Cloud drive services like Google Drive and OneDrive are handy and all, but sometimes you just need to wrap up a few files to send out in an email. Conversely, you’ll sometimes come across those ZIP and RAR files that you need to open up for yourself. In either case, a data-compression tool can help you out. We know of three free capable compression tools for your file zipping and unzipping needs. It’s worth noting that Windows itself offers native compression and unzipping capabilities via the right-click context menu, but the functionality is very basic.
Easily one of the most popular free file-archiving tools out there, 7-Zip is an open-source utility that’s been available and updated since 1999. It introduced its own archive format, 7z, which comes with impressive compression capability. Additionally, 7-Zip can compress files into other popular formats, including ZIP and TAR, while also being able to read/extract files from even more file types, such as EXT, RAR, and XAR.
7-Zip also includes encryption capabilities, a very simple user interface in Windows, file management abilities, Windows shell (right-click) menu integrations, support for over 80 languages, and is available in command line versions for Windows, Linux, and MacOS.
Another popular, open-source archiving solution, PeaZip brings a more user-friendly interface on both Windows and Linux environments, more like what you’d find with Windows Explorer or some commercial archivers.
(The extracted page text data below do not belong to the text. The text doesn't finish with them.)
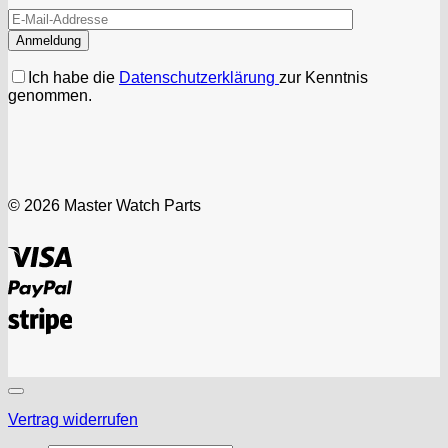
Ich habe die
Datenschutzerklärung
zur Kenntnis
genommen.
© 2026 Master Watch Parts
Visa
PayPal
Stripe
Vertrag widerrufen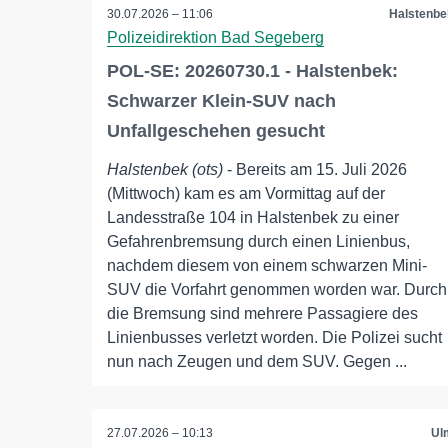
30.07.2026 – 11:06
Halstenbe
Polizeidirektion Bad Segeberg
POL-SE: 20260730.1 - Halstenbek:
Schwarzer Klein-SUV nach
Unfallgeschehen gesucht
Halstenbek (ots)
- Bereits am 15. Juli 2026
(Mittwoch) kam es am Vormittag auf der
Landesstraße 104 in Halstenbek zu einer
Gefahrenbremsung durch einen Linienbus,
nachdem diesem von einem schwarzen Mini-
SUV die Vorfahrt genommen worden war. Durch
die Bremsung sind mehrere Passagiere des
Linienbusses verletzt worden. Die Polizei sucht
nun nach Zeugen und dem SUV. Gegen ...
27.07.2026 – 10:13
Ul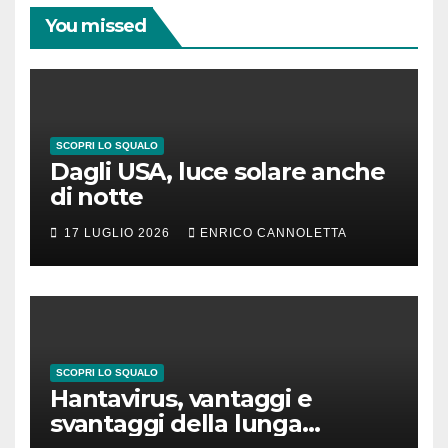
You missed
SCOPRI LO SQUALO
Dagli USA, luce solare anche
di notte
17 LUGLIO 2026
ENRICO CANNOLETTA
SCOPRI LO SQUALO
Hantavirus, vantaggi e
svantaggi della lunga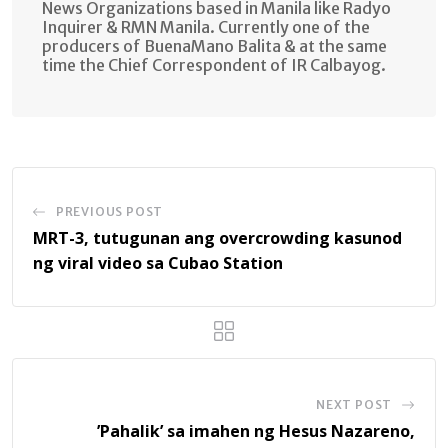
News Organizations based in Manila like Radyo
Inquirer & RMN Manila. Currently one of the
producers of BuenaMano Balita & at the same
time the Chief Correspondent of IR Calbayog.
PREVIOUS POST
MRT-3, tutugunan ang overcrowding kasunod
ng viral video sa Cubao Station
NEXT POST
’Pahalik’ sa imahen ng Hesus Nazareno,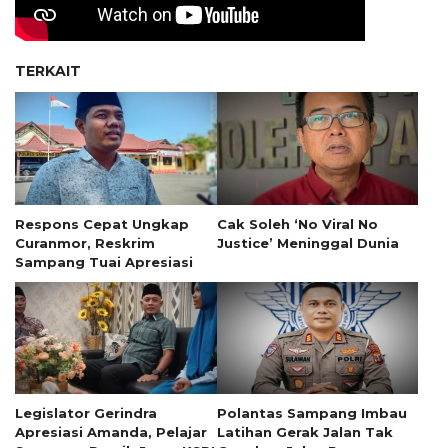
TERKAIT
Respons Cepat Ungkap
Cak Soleh ‘No Viral No
Curanmor, Reskrim
Justice’ Meninggal Dunia
Sampang Tuai Apresiasi
Legislator Gerindra
Polantas Sampang Imbau
Apresiasi Amanda, Pelajar
Latihan Gerak Jalan Tak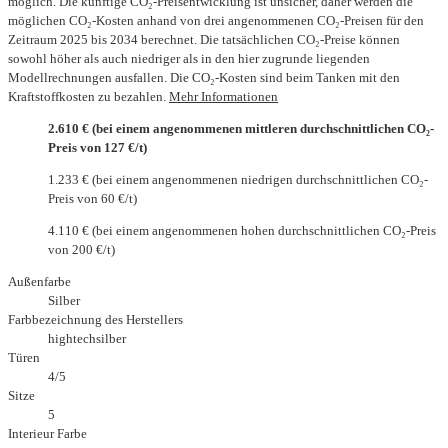
möglich. Die künftige CO₂-Preisentwicklung ist unsicher, daher werden die
möglichen CO₂-Kosten anhand von drei angenommenen CO₂-Preisen für den
Zeitraum 2025 bis 2034 berechnet. Die tatsächlichen CO₂-Preise können
sowohl höher als auch niedriger als in den hier zugrunde liegenden
Modellrechnungen ausfallen. Die CO₂-Kosten sind beim Tanken mit den
Kraftstoffkosten zu bezahlen.
Mehr Informationen
2.610 € (bei einem angenommenen mittleren durchschnittlichen CO₂-
Preis von 127 €/t)
1.233 € (bei einem angenommenen niedrigen durchschnittlichen CO₂-
Preis von 60 €/t)
4.110 € (bei einem angenommenen hohen durchschnittlichen CO₂-Preis
von 200 €/t)
Außenfarbe
Silber
Farbbezeichnung des Herstellers
hightechsilber
Türen
4/5
Sitze
5
Interieur Farbe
PeaZip supports a similarly large list of file formats, including the above 7-Zip’s 7z file format. Additionally, PeaZip offers even more encryption options, hashing tools, and other security features such as secure deletion and two-factor authentication using passwords and key files.
BandiZip comes as both a free and paid piece of software. While other compression tools tend center their file management interfaces, BandiZip is a bit more purpose-built for creating and managing archives, giving a clear instruction for every step along the way.
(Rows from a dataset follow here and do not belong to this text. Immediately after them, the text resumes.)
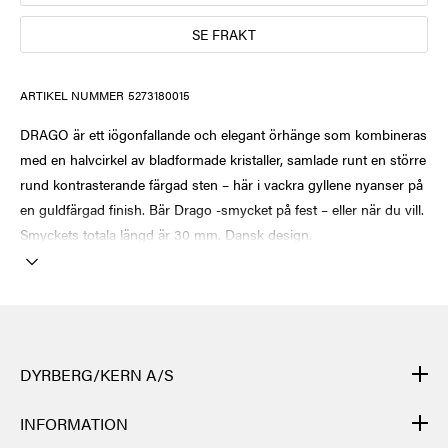
SE FRAKT
ARTIKEL NUMMER
5273180015
DRAGO är ett iögonfallande och elegant örhänge som kombineras
med en halvcirkel av bladformade kristaller, samlade runt en större
rund kontrasterande färgad sten – här i vackra gyllene nyanser på
en guldfärgad finish. Bär Drago -smycket på fest – eller när du vill.
Smyckets totala längd är 30 mm. Dansk design.
DYRBERG/KERN A/S
DYRBERG/KERNs produkter är handgjorda och genomgår många
INFORMATION
olika moment: från gjutning, polering och plätering av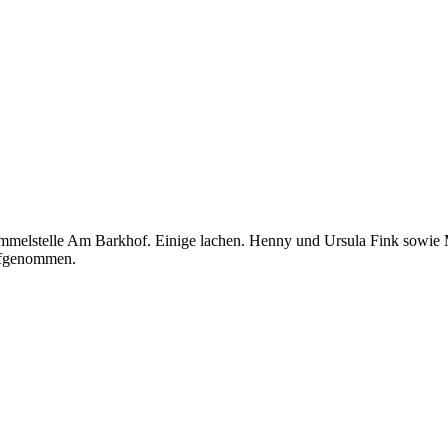
mmelstelle Am Barkhof. Einige lachen. Henny und Ursula Fink sowie
ufgenommen.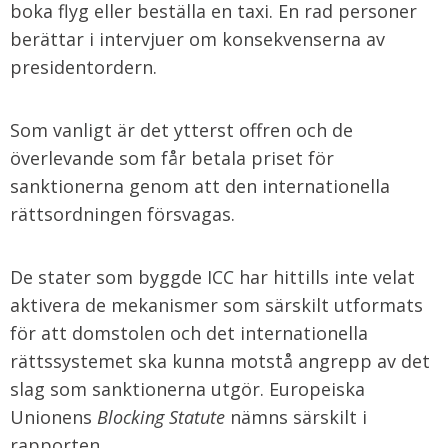
boka flyg eller beställa en taxi. En rad personer
berättar i intervjuer om konsekvenserna av
presidentordern.
Som vanligt är det ytterst offren och de
överlevande som får betala priset för
sanktionerna genom att den internationella
rättsordningen försvagas.
De stater som byggde ICC har hittills inte velat
aktivera de mekanismer som särskilt utformats
för att domstolen och det internationella
rättssystemet ska kunna motstå angrepp av det
slag som sanktionerna utgör. Europeiska
Unionens
Blocking Statute
nämns särskilt i
rapporten.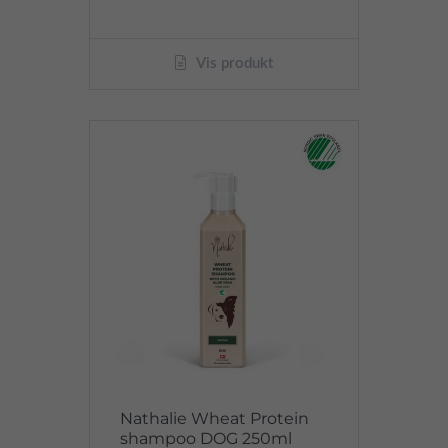
Vis produkt
Nathalie Wheat Protein
shampoo DOG 250ml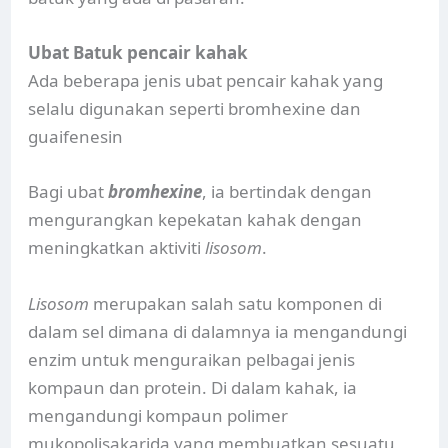
Ubat Batuk pencair kahak
Ada beberapa jenis ubat pencair kahak yang
selalu digunakan seperti bromhexine dan
guaifenesin
Bagi ubat
bromhexine
, ia bertindak dengan
mengurangkan kepekatan kahak dengan
meningkatkan aktiviti
lisosom
.
Lisosom
merupakan salah satu komponen di
dalam sel dimana di dalamnya ia mengandungi
enzim untuk menguraikan pelbagai jenis
kompaun dan protein. Di dalam kahak, ia
mengandungi kompaun polimer
mukopolisakarida yang membuatkan sesuatu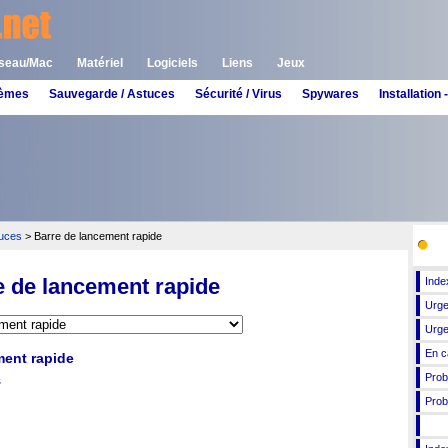
seau/Mac
Matériel
Logiciels
Liens
Jeux
lèmes
Sauvegarde / Astuces
Sécurité / Virus
Spywares
Installatio
tuces
> Barre de lancement rapide
Voi
e de lancement rapide
Inde
Urge
Urge
En c
ment rapide
Pro
s
Pro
In terms of its free product, BandiZip has a comfortable user interface, some Windows shell integration, and is well-regarded for its speed at compressing larger archives. It offers much of what 7-Zip and PeaZip do, but some of the features require a paid license to access. If you’re looking to do a lot of compression work for particularly large and/or complex archives, it’s worth looking into BandiZip to see if it could aid your projects.
While Windows’ integrated compression functionality is better than ever, it’s still worth having a dedicated compression tool so you have a greater breadth of support and functionality when the situation calls for it. And given there are three free worthwhile options, there should be nothing stopping you from being prepared.